On ne peut pas se manger se dévorer soi-même, voilà un plat bien insipide et pourtant. A force de se ruer sur les choses, on finit bien par s’y vouer à « corps perdu », c’est bien cela que l’expression «veut dire », le corps y brûle tout entier, et se calcine d’un coup. « Le diable au corps », c’est lorsque le corps est perdu de vue, l’Etre tout entier en somme, disparu au profit des consommations qu’il engloutit les unes après les autres. Il s’oublie dans une orgie de mangeaille, sans s’apercevoir que cela dont il se nourrit, c’est lui-même. Les produits qu’il absorbe, il les paie au prix de sa propre disparition.

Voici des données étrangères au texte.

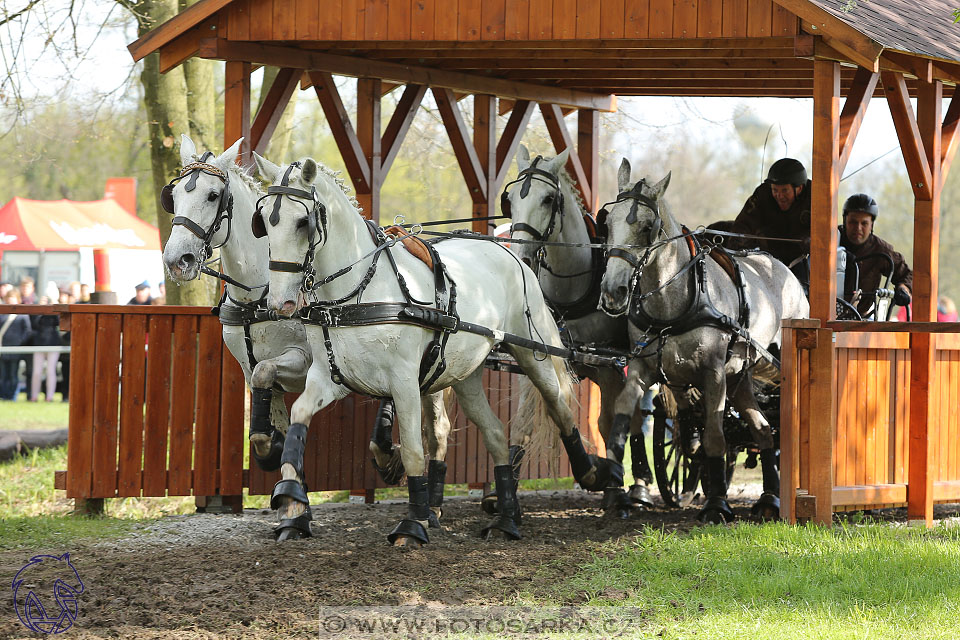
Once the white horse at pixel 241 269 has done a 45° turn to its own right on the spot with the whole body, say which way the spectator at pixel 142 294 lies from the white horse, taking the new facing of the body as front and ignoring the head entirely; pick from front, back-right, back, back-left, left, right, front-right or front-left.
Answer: right

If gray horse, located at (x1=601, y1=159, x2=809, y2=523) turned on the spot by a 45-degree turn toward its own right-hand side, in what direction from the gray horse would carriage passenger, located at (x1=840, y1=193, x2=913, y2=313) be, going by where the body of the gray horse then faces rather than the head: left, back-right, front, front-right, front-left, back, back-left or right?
back-right

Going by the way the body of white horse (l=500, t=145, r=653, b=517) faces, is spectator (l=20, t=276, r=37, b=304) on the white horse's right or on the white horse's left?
on the white horse's right

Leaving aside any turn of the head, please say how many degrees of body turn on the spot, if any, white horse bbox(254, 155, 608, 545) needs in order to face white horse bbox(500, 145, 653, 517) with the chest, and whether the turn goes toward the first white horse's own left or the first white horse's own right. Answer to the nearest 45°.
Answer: approximately 180°

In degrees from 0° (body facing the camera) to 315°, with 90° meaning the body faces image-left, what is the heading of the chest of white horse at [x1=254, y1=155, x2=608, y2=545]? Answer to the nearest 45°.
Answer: approximately 45°

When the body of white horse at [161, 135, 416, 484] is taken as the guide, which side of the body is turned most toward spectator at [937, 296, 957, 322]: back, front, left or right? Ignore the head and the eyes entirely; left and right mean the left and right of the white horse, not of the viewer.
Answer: back

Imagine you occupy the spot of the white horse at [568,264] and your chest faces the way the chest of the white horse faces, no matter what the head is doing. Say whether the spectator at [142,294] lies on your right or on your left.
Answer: on your right

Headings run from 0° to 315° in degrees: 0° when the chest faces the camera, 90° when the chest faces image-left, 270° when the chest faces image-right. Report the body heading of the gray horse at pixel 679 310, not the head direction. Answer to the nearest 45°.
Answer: approximately 45°

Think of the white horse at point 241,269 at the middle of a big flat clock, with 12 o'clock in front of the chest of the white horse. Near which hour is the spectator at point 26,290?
The spectator is roughly at 4 o'clock from the white horse.
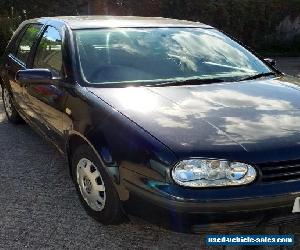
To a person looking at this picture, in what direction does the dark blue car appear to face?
facing the viewer and to the right of the viewer
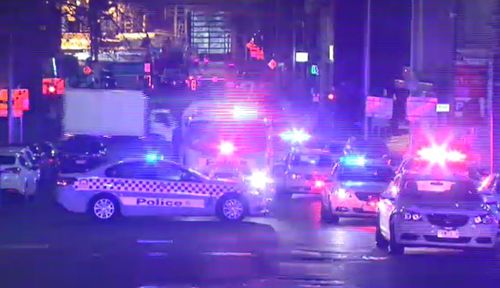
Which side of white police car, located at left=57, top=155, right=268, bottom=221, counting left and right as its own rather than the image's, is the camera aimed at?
right

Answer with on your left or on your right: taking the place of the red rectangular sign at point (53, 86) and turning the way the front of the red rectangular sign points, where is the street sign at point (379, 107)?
on your left

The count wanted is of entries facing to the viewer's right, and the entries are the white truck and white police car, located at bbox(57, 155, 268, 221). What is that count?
2

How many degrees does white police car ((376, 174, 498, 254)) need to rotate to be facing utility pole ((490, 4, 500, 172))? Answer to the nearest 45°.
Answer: approximately 180°

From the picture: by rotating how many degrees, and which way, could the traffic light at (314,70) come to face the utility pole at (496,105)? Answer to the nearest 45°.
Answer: approximately 45° to its left

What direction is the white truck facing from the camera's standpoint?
to the viewer's right

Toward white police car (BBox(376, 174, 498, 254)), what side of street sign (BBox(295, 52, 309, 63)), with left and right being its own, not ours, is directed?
front

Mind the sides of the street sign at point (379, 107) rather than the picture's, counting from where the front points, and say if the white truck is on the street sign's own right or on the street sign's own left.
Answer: on the street sign's own right

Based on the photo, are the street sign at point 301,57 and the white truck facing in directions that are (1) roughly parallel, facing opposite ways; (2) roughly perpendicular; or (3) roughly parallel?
roughly perpendicular
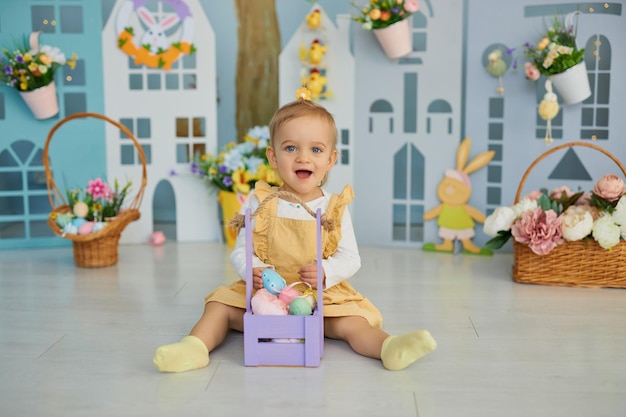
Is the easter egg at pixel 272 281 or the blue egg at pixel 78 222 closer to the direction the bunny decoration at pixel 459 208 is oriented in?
the easter egg

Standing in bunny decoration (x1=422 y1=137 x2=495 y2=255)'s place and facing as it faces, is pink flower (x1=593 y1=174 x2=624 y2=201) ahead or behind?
ahead

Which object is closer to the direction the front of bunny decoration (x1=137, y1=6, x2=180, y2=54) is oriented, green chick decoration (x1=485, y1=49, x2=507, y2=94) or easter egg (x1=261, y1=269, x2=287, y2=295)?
the easter egg

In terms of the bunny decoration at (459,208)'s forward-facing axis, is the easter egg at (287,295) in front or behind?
in front

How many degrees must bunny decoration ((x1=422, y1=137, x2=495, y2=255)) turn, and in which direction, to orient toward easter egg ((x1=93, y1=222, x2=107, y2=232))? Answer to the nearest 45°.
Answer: approximately 45° to its right

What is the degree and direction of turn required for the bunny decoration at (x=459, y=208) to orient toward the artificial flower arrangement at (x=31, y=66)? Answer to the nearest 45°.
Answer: approximately 90° to its right

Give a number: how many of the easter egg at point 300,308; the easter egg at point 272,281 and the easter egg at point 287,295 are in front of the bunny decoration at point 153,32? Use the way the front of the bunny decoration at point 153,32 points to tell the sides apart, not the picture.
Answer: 3

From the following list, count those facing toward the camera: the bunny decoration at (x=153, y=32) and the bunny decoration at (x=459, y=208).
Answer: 2

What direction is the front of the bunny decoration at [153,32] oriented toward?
toward the camera

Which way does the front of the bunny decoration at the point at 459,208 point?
toward the camera

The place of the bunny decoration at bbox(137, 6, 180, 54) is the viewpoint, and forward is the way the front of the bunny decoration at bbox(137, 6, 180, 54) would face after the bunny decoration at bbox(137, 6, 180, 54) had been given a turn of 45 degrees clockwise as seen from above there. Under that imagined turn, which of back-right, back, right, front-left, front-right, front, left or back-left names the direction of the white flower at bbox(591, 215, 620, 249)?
left

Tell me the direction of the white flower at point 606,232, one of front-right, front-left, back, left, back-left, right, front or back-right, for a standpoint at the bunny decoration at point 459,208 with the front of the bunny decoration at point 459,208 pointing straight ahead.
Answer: front-left

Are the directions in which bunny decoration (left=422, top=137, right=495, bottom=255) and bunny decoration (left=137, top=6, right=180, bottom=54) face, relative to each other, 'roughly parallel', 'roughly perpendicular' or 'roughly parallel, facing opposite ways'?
roughly parallel

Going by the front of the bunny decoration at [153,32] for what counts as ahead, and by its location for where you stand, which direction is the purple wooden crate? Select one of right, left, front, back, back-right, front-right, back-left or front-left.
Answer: front
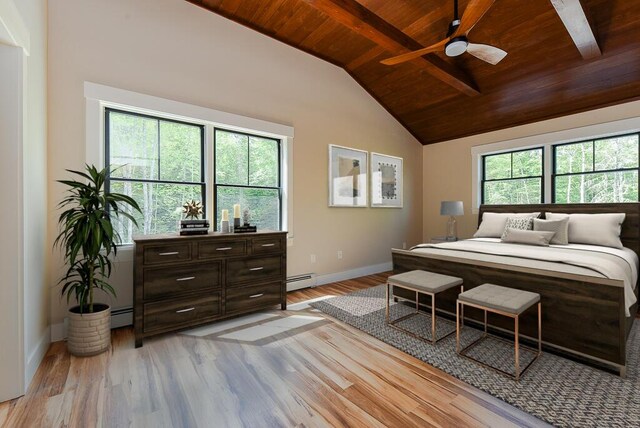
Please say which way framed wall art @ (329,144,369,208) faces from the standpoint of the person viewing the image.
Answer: facing the viewer and to the right of the viewer

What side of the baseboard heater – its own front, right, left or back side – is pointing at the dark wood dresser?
right

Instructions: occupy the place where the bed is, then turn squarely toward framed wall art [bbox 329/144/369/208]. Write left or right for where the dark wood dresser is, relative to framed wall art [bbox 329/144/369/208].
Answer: left

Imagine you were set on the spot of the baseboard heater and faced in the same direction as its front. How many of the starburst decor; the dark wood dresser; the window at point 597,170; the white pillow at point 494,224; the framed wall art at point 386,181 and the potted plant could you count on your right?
3

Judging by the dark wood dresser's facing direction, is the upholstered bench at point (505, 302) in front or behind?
in front

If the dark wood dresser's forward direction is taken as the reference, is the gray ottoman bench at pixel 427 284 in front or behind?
in front

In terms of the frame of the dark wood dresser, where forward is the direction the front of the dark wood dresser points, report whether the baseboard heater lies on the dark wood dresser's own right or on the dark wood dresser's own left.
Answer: on the dark wood dresser's own left

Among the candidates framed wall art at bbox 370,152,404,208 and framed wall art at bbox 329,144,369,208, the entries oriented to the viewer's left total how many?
0

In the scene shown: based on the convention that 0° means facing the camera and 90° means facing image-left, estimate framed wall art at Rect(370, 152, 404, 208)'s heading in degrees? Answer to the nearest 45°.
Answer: approximately 315°

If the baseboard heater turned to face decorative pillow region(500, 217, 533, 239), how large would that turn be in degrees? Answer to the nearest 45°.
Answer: approximately 45° to its left

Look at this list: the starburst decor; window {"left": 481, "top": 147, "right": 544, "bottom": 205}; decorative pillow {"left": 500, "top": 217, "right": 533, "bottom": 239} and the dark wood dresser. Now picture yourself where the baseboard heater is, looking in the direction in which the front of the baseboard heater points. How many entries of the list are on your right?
2

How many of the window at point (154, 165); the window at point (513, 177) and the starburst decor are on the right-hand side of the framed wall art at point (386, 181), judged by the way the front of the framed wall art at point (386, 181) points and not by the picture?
2

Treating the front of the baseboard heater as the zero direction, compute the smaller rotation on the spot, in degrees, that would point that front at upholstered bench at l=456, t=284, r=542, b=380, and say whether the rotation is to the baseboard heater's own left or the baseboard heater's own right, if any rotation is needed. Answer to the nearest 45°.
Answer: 0° — it already faces it

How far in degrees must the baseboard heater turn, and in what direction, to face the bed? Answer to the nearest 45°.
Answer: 0° — it already faces it
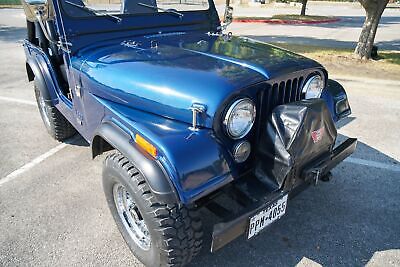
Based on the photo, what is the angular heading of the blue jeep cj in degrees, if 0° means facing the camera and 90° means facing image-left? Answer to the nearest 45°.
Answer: approximately 315°

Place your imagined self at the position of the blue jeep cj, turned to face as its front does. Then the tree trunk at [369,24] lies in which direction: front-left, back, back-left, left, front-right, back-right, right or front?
left
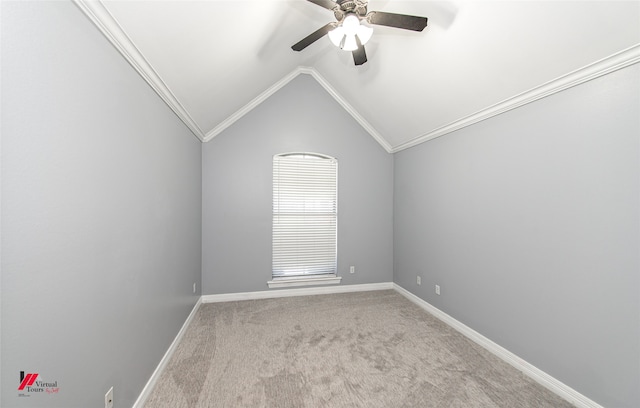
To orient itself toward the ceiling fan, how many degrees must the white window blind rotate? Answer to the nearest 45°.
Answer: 0° — it already faces it

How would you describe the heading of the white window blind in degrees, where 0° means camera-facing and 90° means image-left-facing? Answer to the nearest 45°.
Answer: approximately 0°

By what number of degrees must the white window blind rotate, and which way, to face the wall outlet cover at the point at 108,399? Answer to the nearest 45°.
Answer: approximately 45° to its right
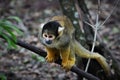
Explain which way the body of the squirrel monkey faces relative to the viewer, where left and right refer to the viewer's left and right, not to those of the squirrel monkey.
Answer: facing the viewer and to the left of the viewer
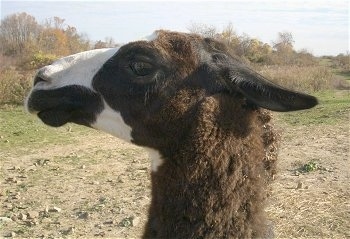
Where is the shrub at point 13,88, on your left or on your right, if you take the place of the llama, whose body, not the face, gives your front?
on your right

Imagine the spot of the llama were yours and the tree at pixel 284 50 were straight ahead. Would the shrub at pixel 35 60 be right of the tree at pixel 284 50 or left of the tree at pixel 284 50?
left

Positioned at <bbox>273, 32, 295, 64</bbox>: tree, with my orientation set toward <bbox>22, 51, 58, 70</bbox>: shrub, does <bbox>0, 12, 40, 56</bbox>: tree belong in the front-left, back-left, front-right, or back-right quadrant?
front-right

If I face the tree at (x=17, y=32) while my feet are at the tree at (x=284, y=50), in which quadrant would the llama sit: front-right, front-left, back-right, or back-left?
front-left

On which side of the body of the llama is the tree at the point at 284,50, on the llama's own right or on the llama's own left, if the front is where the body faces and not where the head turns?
on the llama's own right

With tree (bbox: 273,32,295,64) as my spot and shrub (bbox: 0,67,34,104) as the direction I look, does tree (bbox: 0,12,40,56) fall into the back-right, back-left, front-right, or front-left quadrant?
front-right

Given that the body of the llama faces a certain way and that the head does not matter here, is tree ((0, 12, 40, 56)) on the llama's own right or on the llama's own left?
on the llama's own right

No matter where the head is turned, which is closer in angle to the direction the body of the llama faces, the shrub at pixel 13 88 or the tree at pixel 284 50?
the shrub

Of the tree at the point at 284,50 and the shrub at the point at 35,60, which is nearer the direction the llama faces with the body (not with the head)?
the shrub

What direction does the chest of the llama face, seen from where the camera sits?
to the viewer's left
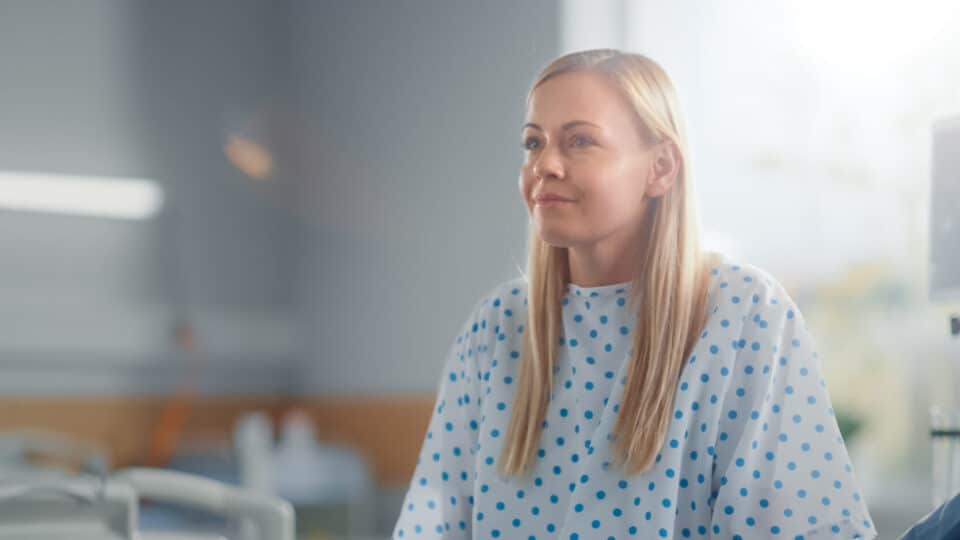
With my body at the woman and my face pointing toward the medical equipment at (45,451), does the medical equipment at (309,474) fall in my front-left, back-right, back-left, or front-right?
front-right

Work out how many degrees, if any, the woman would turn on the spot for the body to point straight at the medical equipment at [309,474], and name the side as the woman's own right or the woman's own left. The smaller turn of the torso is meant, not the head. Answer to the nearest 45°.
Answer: approximately 90° to the woman's own right

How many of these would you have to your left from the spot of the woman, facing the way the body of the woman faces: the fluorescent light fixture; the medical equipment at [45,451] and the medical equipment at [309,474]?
0

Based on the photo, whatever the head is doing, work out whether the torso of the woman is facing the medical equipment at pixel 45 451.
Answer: no

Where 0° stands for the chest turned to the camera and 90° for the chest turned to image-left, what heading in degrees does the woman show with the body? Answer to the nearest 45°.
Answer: approximately 45°

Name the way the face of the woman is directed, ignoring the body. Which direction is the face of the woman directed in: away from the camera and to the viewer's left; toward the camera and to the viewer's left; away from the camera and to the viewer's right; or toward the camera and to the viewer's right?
toward the camera and to the viewer's left

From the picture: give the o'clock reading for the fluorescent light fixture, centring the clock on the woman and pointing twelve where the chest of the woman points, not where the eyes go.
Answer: The fluorescent light fixture is roughly at 3 o'clock from the woman.

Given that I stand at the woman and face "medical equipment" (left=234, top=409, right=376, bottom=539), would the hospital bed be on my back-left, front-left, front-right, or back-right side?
front-left
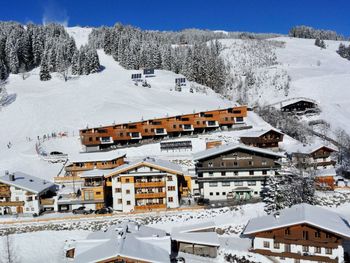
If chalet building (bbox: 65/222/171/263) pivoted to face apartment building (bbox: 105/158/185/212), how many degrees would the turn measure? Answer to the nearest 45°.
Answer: approximately 180°

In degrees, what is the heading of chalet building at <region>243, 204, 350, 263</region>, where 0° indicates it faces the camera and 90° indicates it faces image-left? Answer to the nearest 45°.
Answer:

Se manger soi-même en croyant manger autre chose, « autrui », les aliments que l’on consomme, les relations que l’on entretient comme un petit trousseau que l’on porterait à la ceinture, tantôt pour ceci, tantôt pour cela. Chaque clef pour ouvrir ou refermer une porte, c’est selon, à l’envie.
Pas possible d’adopter cette économie avec soi-même. Toutes les portes donnent sur la même pièce, que l’on connait déjà. Autant l’explorer d’une bonne fois et pour de bon, y soulever les objets ouvrir la malle du fond. Surprise : pour chaque objet que l’on en retire, un autre objet, caché dessous apparaît et cela se poursuit à l’infini, chaque souvenir en cache un autre, chaque sensation en tire une autre à soi, c’est comme la bobine qui vient dès que l’on commence à tirer sur le fil, un tant soit peu, ça déroule à n’en plus finir.
De confinement il n’est pas question. De naissance plutôt. Plongé dans la malle comme dans un couffin, je ne veux plus en sortir j’y suis bien à mon aise, on y tient à mille ou deux mille ou plus encore, si jamais j’en sors un jour je serai une foule à moi seul.
Chaque rencontre en suscitera une autre, une foule se mêlant à d’autres foules, elles aussi rassasiées et ragaillardies par l’épreuve de la solitude, le monde n’en sera-t-il pas plus dense? Le Grand Confinement, c’est ainsi qu’il convient d’en parler. Plongé dedans comme les premiers chrétiens dans l’eau vive. Reborn : Confi-né à nouveau, né d’hier, rendu au monde avec « un cœur tout neuf, comme au sortir de son œuf », une pierre que la pleine mer des sensations, l’océan des souvenirs et des émois rentrés et bien calés au fond de la malle du soi auront rendu lisse comme un galet. On peut en faire des tas de choses, le rouler dans sa paume, jongler avec. On devient tendre et prêt à tout, de s’être exploré, de se savoir solide et sans aucune de ces aspérités ou entailles qui blessent ou au contraire rendent fragile (car le gel peut prendre qui brisera la pierre fêlée), amoureux de l’amour, de la relation qui précède toute chose et à toute chose survit.
On est tout neuf après avoir été confiné, mais c’est merveille comme cette nouveauté est ancienne et débordante, comme elle en a des choses à dire… et ainsi de suite.